Applied Statistics Lesson of the Day – Additive Models vs. Interaction Models in 2-Factor Experimental Designs

In a recent “Machine Learning Lesson of the Day“, I discussed the difference between a supervised learning model in machine learning and a regression model in statistics.  In that lesson, I mentioned that a statistical regression model usually consists of a systematic component and a random component.  Today’s lesson strictly concerns the systematic component.

An additive model is a statistical regression model in which the systematic component is the arithmetic sum of the individual effects of the predictors.  Consider the simple case of an experiment with 2 factors.  If $Y$ is the response and $X_1$ and $X_2$ are the 2 predictors, then an additive linear model for the relationship between the response and the predictors is

$Y = \beta_0 + \beta_1 X_1 + \beta_2 X_2 + \varepsilon$

In other words, the effect of $X_1$ on $Y$ does not depend on the value of $X_2$, and the effect of $X_2$ on $Y$ does not depend on the value of $X_1$.

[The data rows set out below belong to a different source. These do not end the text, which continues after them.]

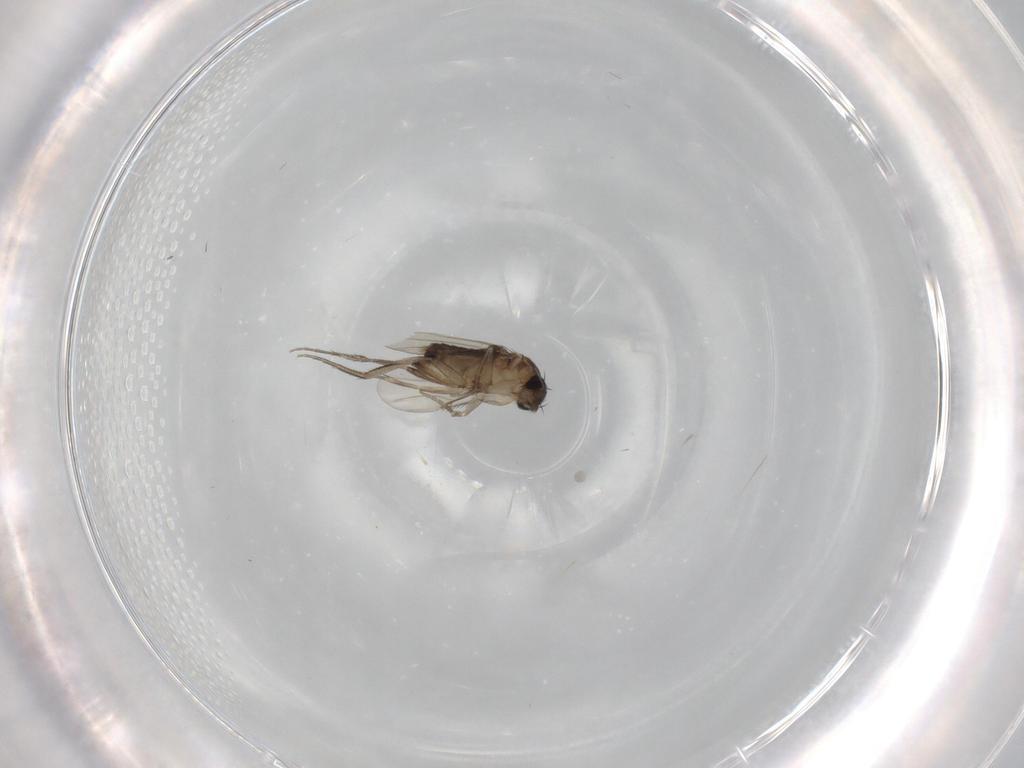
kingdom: Animalia
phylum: Arthropoda
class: Insecta
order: Diptera
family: Phoridae
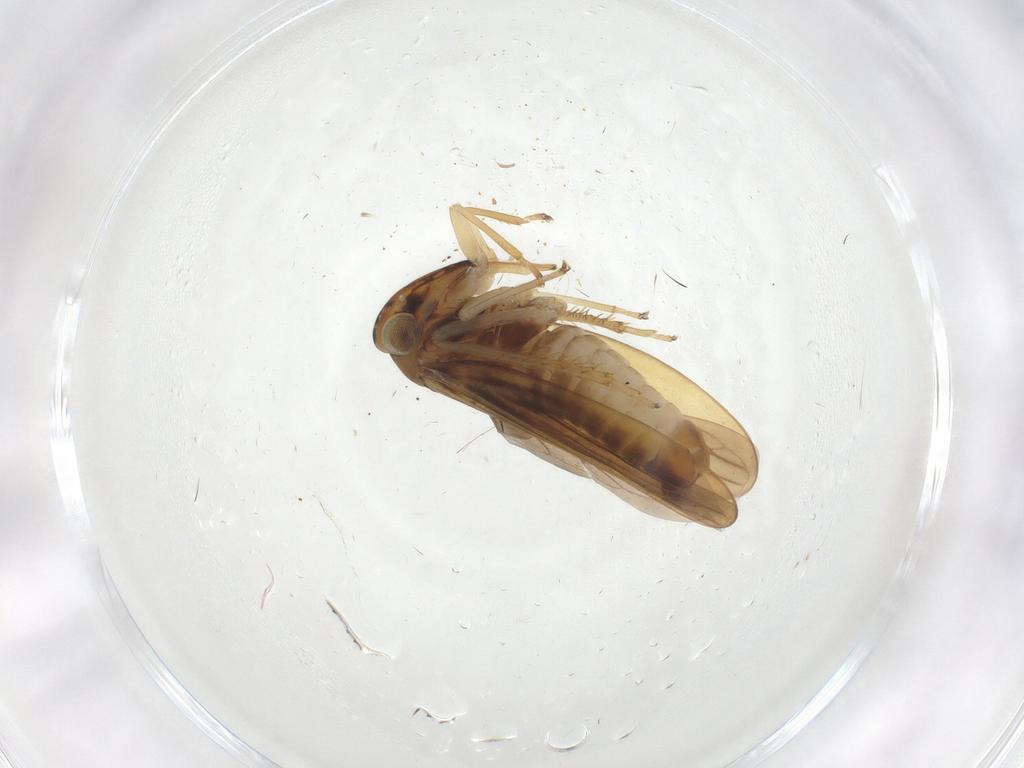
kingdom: Animalia
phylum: Arthropoda
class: Insecta
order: Hemiptera
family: Cicadellidae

In contrast, an interaction model is a statistical regression model in which the systematic component is not the arithmetic sum of the individual effects of the predictors.  In other words, the effect of $X_1$ on $Y$ depends on the value of $X_2$, or the effect of $X_2$ on $Y$ depends on the value of $X_1$.  Thus, such a regression model would have 3 effects on the response:

1. $X_1$
2. $X_2$
3. the interaction effect of $X_1$ and $X_2$

full factorial design with 2 factors uses the 2-factor ANOVA model, which is an example of an interaction model.  It assumes a linear relationship between the response and the above 3 effects.

$Y = \beta_0 + \beta_1 X_1 + \beta_2 X_2 + \beta_3 X_1 X_2 + \varepsilon$

Note that additive models and interaction models are not confined to experimental design; I have merely used experimental design to provide examples for these 2 types of models.